_What is required_
Please retype all of the following entries exactly.

=== Provided records ===

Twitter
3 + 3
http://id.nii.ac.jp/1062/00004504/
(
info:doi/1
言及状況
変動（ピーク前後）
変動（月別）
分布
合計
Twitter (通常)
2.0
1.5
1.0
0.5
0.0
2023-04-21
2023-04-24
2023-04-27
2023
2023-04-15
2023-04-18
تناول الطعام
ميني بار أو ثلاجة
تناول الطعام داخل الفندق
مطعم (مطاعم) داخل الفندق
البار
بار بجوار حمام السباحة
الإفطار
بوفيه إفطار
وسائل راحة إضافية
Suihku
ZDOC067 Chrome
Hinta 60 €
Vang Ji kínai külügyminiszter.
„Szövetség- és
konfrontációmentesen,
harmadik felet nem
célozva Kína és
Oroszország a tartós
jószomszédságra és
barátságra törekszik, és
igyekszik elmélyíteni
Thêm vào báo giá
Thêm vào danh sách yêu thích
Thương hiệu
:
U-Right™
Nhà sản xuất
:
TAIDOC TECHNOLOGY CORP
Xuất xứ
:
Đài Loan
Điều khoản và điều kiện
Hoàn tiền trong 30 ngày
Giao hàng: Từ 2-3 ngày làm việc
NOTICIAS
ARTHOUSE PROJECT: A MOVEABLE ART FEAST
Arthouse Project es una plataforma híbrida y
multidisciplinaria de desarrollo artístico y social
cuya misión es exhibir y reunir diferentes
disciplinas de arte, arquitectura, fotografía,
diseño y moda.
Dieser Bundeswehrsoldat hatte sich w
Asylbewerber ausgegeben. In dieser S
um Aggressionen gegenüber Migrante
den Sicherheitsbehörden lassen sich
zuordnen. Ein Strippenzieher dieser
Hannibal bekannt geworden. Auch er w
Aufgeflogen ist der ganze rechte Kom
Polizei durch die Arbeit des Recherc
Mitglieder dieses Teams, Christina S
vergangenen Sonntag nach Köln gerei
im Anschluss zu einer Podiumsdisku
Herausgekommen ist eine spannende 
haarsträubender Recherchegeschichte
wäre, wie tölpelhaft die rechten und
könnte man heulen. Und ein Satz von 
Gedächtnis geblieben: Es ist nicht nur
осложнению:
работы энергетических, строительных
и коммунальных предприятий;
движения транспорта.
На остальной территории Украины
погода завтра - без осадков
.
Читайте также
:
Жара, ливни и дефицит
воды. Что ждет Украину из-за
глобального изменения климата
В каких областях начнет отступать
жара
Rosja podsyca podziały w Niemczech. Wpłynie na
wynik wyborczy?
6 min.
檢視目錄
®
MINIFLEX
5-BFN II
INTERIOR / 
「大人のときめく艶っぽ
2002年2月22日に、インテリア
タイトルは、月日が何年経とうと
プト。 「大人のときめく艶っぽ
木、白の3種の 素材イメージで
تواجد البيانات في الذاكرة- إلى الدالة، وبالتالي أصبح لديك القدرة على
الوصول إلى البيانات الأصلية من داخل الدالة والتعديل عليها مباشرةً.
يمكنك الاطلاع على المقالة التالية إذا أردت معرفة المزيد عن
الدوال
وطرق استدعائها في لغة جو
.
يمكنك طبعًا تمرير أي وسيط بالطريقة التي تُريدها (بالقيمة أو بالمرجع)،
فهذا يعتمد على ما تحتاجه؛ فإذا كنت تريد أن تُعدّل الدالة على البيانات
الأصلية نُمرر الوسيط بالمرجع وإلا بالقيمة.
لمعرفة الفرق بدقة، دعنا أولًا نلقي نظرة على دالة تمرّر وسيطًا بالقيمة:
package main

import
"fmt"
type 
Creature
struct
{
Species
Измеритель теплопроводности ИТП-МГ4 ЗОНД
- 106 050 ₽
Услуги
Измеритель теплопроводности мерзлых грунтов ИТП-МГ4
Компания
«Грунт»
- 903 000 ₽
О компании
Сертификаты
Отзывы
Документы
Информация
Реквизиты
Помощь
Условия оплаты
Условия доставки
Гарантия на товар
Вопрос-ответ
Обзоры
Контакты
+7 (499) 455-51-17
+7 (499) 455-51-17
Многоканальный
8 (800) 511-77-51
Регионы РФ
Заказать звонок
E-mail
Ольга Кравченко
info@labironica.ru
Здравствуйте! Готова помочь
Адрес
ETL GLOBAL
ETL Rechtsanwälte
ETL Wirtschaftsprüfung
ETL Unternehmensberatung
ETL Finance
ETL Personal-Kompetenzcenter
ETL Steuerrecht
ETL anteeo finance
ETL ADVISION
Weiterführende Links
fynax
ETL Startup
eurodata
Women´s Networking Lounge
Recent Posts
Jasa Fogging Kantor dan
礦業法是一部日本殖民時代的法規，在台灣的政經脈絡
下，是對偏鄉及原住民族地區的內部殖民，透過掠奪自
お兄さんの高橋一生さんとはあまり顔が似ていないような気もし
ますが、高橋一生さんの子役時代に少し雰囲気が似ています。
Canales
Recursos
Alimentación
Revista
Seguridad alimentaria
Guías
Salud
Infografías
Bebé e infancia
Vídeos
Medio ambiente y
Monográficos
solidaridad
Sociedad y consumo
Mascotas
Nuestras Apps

===

_Result of this exercise_
Twitter
3 + 3
http://id.nii.ac.jp/1062/00004504/
(
info:doi/1
言及状況
変動（ピーク前後）
変動（月別）
分布
合計
Twitter (通常)
2.0
1.5
1.0
0.5
0.0
2023-04-21
2023-04-24
2023-04-27
2023
2023-04-15
2023-04-18
تناول الطعام
ميني بار أو ثلاجة
تناول الطعام داخل الفندق
مطعم (مطاعم) داخل الفندق
البار
بار بجوار حمام السباحة
الإفطار
بوفيه إفطار
وسائل راحة إضافية
Suihku
ZDOC067 Chrome
Hinta 60 €
Vang Ji kínai külügyminiszter.
„Szövetség- és
konfrontációmentesen,
harmadik felet nem
célozva Kína és
Oroszország a tartós
jószomszédságra és
barátságra törekszik, és
igyekszik elmélyíteni
Thêm vào báo giá
Thêm vào danh sách yêu thích
Thương hiệu
:
U-Right™
Nhà sản xuất
:
TAIDOC TECHNOLOGY CORP
Xuất xứ
:
Đài Loan
Điều khoản và điều kiện
Hoàn tiền trong 30 ngày
Giao hàng: Từ 2-3 ngày làm việc
NOTICIAS
ARTHOUSE PROJECT: A MOVEABLE ART FEAST
Arthouse Project es una plataforma híbrida y
multidisciplinaria de desarrollo artístico y social
cuya misión es exhibir y reunir diferentes
disciplinas de arte, arquitectura, fotografía,
diseño y moda.
Dieser Bundeswehrsoldat hatte sich w
Asylbewerber ausgegeben. In dieser S
um Aggressionen gegenüber Migrante
den Sicherheitsbehörden lassen sich
zuordnen. Ein Strippenzieher dieser
Hannibal bekannt geworden. Auch er w
Aufgeflogen ist der ganze rechte Kom
Polizei durch die Arbeit des Recherc
Mitglieder dieses Teams, Christina S
vergangenen Sonntag nach Köln gerei
im Anschluss zu einer Podiumsdisku
Herausgekommen ist eine spannende 
haarsträubender Recherchegeschichte
wäre, wie tölpelhaft die rechten und
könnte man heulen. Und ein Satz von 
Gedächtnis geblieben: Es ist nicht nur
осложнению:
работы энергетических, строительных
и коммунальных предприятий;
движения транспорта.
На остальной территории Украины
погода завтра - без осадков
.
Читайте также
:
Жара, ливни и дефицит
воды. Что ждет Украину из-за
глобального изменения климата
В каких областях начнет отступать
жара
Rosja podsyca podziały w Niemczech. Wpłynie na
wynik wyborczy?
6 min.
檢視目錄
®
MINIFLEX
5-BFN II
INTERIOR / 
「大人のときめく艶っぽ
2002年2月22日に、インテリア
タイトルは、月日が何年経とうと
プト。 「大人のときめく艶っぽ
木、白の3種の 素材イメージで
تواجد البيانات في الذاكرة- إلى الدالة، وبالتالي أصبح لديك القدرة على
الوصول إلى البيانات الأصلية من داخل الدالة والتعديل عليها مباشرةً.
يمكنك الاطلاع على المقالة التالية إذا أردت معرفة المزيد عن
الدوال
وطرق استدعائها في لغة جو
.
يمكنك طبعًا تمرير أي وسيط بالطريقة التي تُريدها (بالقيمة أو بالمرجع)،
فهذا يعتمد على ما تحتاجه؛ فإذا كنت تريد أن تُعدّل الدالة على البيانات
الأصلية نُمرر الوسيط بالمرجع وإلا بالقيمة.
لمعرفة الفرق بدقة، دعنا أولًا نلقي نظرة على دالة تمرّر وسيطًا بالقيمة:
package main

import
"fmt"
type 
Creature
struct
{
Species
Измеритель теплопроводности ИТП-МГ4 ЗОНД
- 106 050 ₽
Услуги
Измеритель теплопроводности мерзлых грунтов ИТП-МГ4
Компания
«Грунт»
- 903 000 ₽
О компании
Сертификаты
Отзывы
Документы
Информация
Реквизиты
Помощь
Условия оплаты
Условия доставки
Гарантия на товар
Вопрос-ответ
Обзоры
Контакты
+7 (499) 455-51-17
+7 (499) 455-51-17
Многоканальный
8 (800) 511-77-51
Регионы РФ
Заказать звонок
E-mail
Ольга Кравченко
info@labironica.ru
Здравствуйте! Готова помочь
Адрес
ETL GLOBAL
ETL Rechtsanwälte
ETL Wirtschaftsprüfung
ETL Unternehmensberatung
ETL Finance
ETL Personal-Kompetenzcenter
ETL Steuerrecht
ETL anteeo finance
ETL ADVISION
Weiterführende Links
fynax
ETL Startup
eurodata
Women´s Networking Lounge
Recent Posts
Jasa Fogging Kantor dan
礦業法是一部日本殖民時代的法規，在台灣的政經脈絡
下，是對偏鄉及原住民族地區的內部殖民，透過掠奪自
お兄さんの高橋一生さんとはあまり顔が似ていないような気もし
ますが、高橋一生さんの子役時代に少し雰囲気が似ています。
Canales
Recursos
Alimentación
Revista
Seguridad alimentaria
Guías
Salud
Infografías
Bebé e infancia
Vídeos
Medio ambiente y
Monográficos
solidaridad
Sociedad y consumo
Mascotas
Nuestras Apps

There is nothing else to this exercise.